One last call - Almost surprised to hear a signal come through. The ringing music of the APT cascading down the waterfall. A warm, heavy atmosphere in the grey morning - new discussions of drought in the news. How does one write for an ending such as this? NOAA 19 is a source of static now, but the older 15 carries on - officially on its last day. I want to write something that feels up to the occasion, something that draws together the technology, the politics, the science, the history, the Earth itself - to acknowledge the conjunction of processes, human and more-than-human, that come together for an instrument such as this, and which will flow into new configurations after today. I don’t trust myself for this task - preferring to let the clouds above, the passing wind, and the (unsteady) antenna, do the speaking for me. Their particular registers of being are enough for this moment - and, of course, our attentiveness towards them.

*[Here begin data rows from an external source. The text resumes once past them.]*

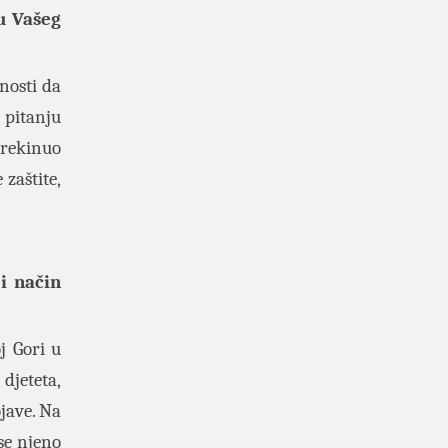
u Vašeg
nosti da
 pitanju
prekinuo
 zaštite,
i način
j Gori u
djeteta,
jave. Na
 se njeno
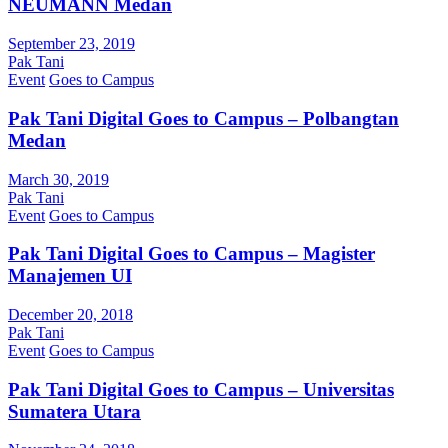
NEUMANN Medan
September 23, 2019
Pak Tani
Event
Goes to Campus
Pak Tani Digital Goes to Campus – Polbangtan
Medan
March 30, 2019
Pak Tani
Event
Goes to Campus
Pak Tani Digital Goes to Campus – Magister
Manajemen UI
December 20, 2018
Pak Tani
Event
Goes to Campus
Pak Tani Digital Goes to Campus – Universitas
Sumatera Utara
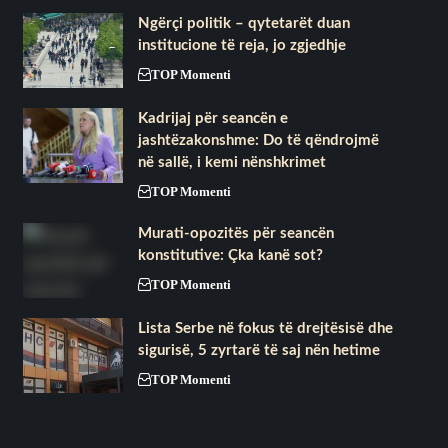
Ngërçi politik – qytetarët duan
institucione të reja, jo zgjedhje
TOP Momenti
Kadrijaj për seancën e
jashtëzakonshme: Do të qëndrojmë
në sallë, i kemi nënshkrimet
TOP Momenti
​Murati-opozitës për seancën
konstitutive: Çka kanë sot?
TOP Momenti
Lista Serbe në fokus të drejtësisë dhe
sigurisë, 5 zyrtarë të saj nën hetime
TOP Momenti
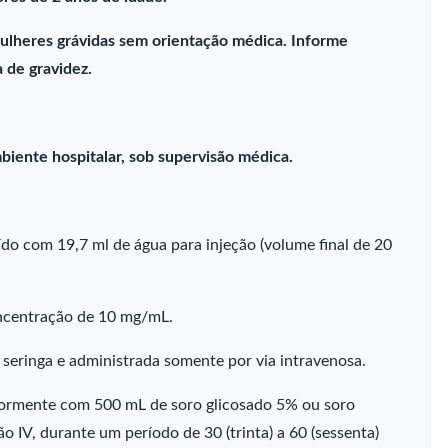
ulheres grávidas sem orientação médica. Informe
 de gravidez.
biente hospitalar, sob supervisão médica.
do com 19,7 ml de água para injeção (volume final de 20
oncentração de 10 mg/mL.
 seringa e administrada somente por via intravenosa.
riormente com 500 mL de soro glicosado 5% ou soro
o IV, durante um período de 30 (trinta) a 60 (sessenta)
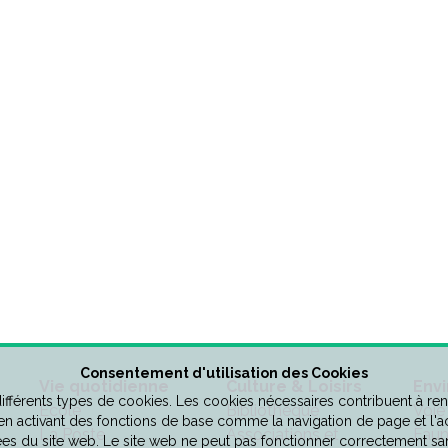
Consentement d'utilisation des Cookies
Vie quotidienne
Culture & Loisirs
Env
 différents types de cookies. Les cookies nécessaires contribuent à ren
Ecole
Bibliothèque
Voie
 en activant des fonctions de base comme la navigation de page et l'
La Poste
Associations et
Faun
es du site web. Le site web ne peut pas fonctionner correctement sa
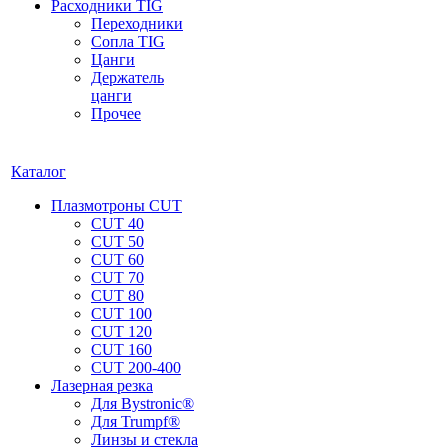
Расходники TIG
Переходники
Сопла TIG
Цанги
Держатель
цанги
Прочее
Каталог
Плазмотроны CUT
CUT 40
CUT 50
CUT 60
CUT 70
CUT 80
CUT 100
CUT 120
CUT 160
CUT 200-400
Лазерная резка
Для Bystronic®
Для Trumpf®
Линзы и стекла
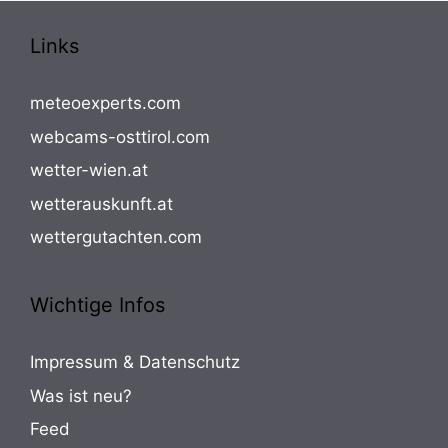
Links
meteoexperts.com
webcams-osttirol.com
wetter-wien.at
wetterauskunft.at
wettergutachten.com
Wichtige Infos
Impressum & Datenschutz
Was ist neu?
Feed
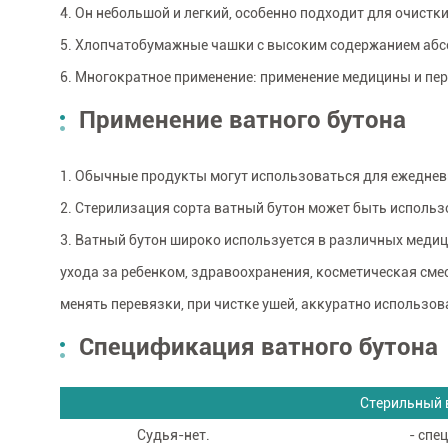
4. Он небольшой и легкий, особенно подходит для очист
5. Хлопчатобумажные чашки с высоким содержанием аб
6. Многократное применение: применение медицины и п
Применение ватного бутона
1. Обычные продукты могут использоваться для ежеднев
2. Стерилизация сорта ватный бутон может быть использ
3. Ватный бутон широко используется в различных медиц
ухода за ребенком, здравоохранения, косметическая сме
менять перевязки, при чистке ушей, аккуратно использова
Спецификация ватного бутона
Стерильный в
Судья-нет.
- спе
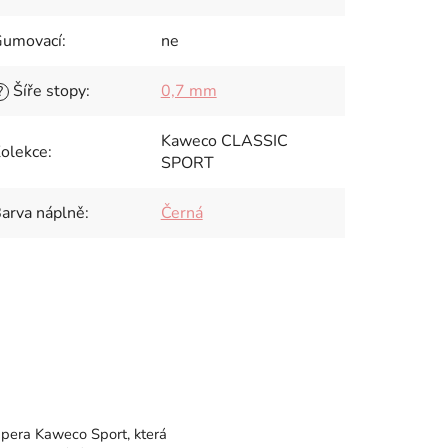
umovací
:
ne
Šíře stopy
:
0,7 mm
?
Kaweco CLASSIC
olekce
:
SPORT
arva náplně
:
Černá
 pera Kaweco Sport, která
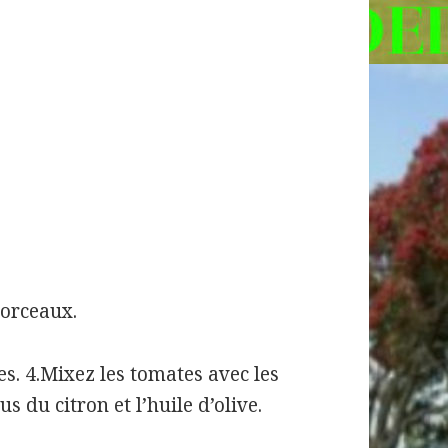
morceaux.
les. 4.Mixez les tomates avec les
jus du citron et l’huile d’olive.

Perhaps this is what sounding out the NOAA satellites has meant to me over the past year or so. We have myriad technologies of attention, and modes of being attentive that are bound up with them. Each satellite pass is a duration that requires a particular act of observing to sustain - a temporary entanglement of various artefacts and processes and practices that all must hold. I’ve been reminded afresh that satellite images are no straightforward “snapshots” of the planet, but always emerge from a period of sitting with it, as the satellite passes and the signal downloads and the picture builds. The data, of course, is then woven into a far bigger durational image, but the act of attention required for each pass feels significant in its own right - as a manifestation of the kinds of attentiveness and being with the world that is needed more than ever.
There is another NOAA 15 pass in 10 minutes, very low angle, 10 degrees. I will listen, but may not record. The act of listening, and reflecting, and observing, is perhaps enough.
I always wanted to get involved in gathering satellite signals, but the Open Weather project gave me the inspiration and guidance to do so - for that I am very grateful.